HMS Sans Pareil was a 70-gun screw propelled ship of the line of the Royal Navy.

Planning and construction
Sans Pareil was initially designed as an 80-gun second rate, to the lines of the earlier HMS Sans Pareil, a French prize captured in 1794.  She was ordered on 27 February 1843 and laid down on 1 September 1845 at Devonport Dockyard.  The rapid development of naval technology during this period led to fears that she would be obsolete before she could be launched, and work was suspended on 2 October 1848.  A new design was drawn up utilising steam power, which was approved on 18 May 1849, and the conversion was duly carried out.  She was eventually launched on 18 March 1851, having cost a total of £126,432 to build, with the machinery costing another £30,888.  The conversion had lengthened her by , while the extra weight of the machinery necessitated a reduction in the number of guns, from 80 to 70.

= Tasks to perform =
A - List every full date (day, month and year) given in the Sans Pareil history.
B - Answer these from the Sans Pareil history:
(i) At which dockyard was the ship laid down?
(ii) How much did her machinery cost?
(iii) What was the earlier HMS Sans Pareil, whose lines she was first designed to?
C - According to the Sans Pareil history, why was the number of guns reduced from 80 to 70?
Rely only on the ship's history above.

= The data =

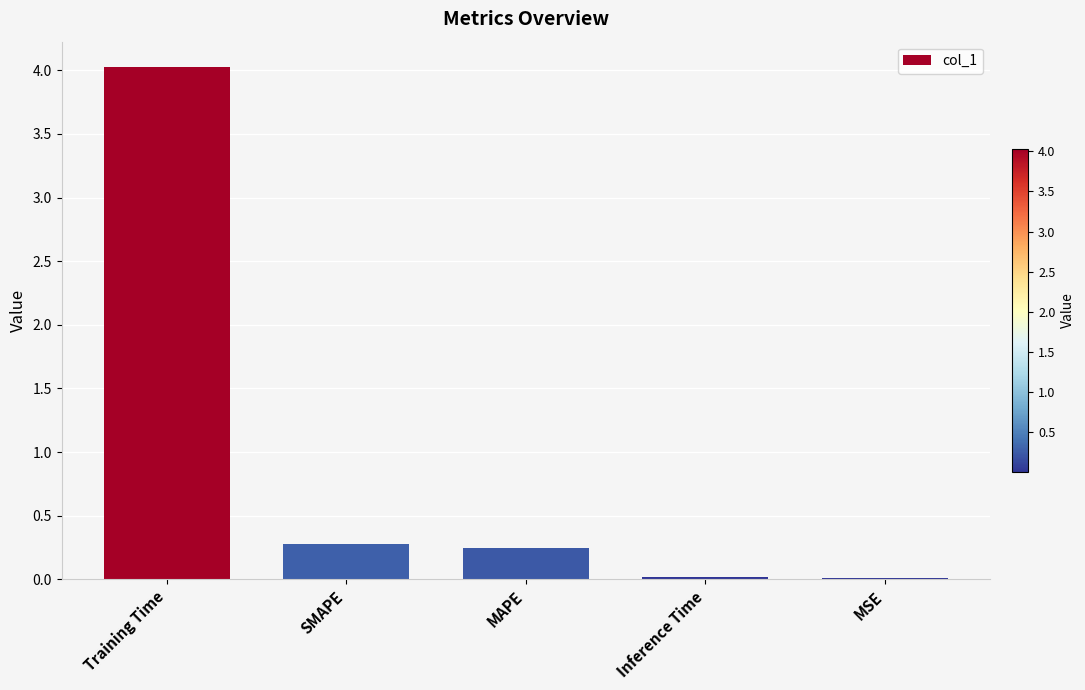

Is it true that the value at MAPE is 0.1?

False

= Answers to the tasks =
A -
27 February 1843
1 September 1845
2 October 1848
18 May 1849
18 March 1851

B -
(i) Devonport Dockyard
(ii) £30,888
(iii) A French prize captured in 1794

C - The extra weight of the machinery made it necessary to cut the number of guns from 80 to 70.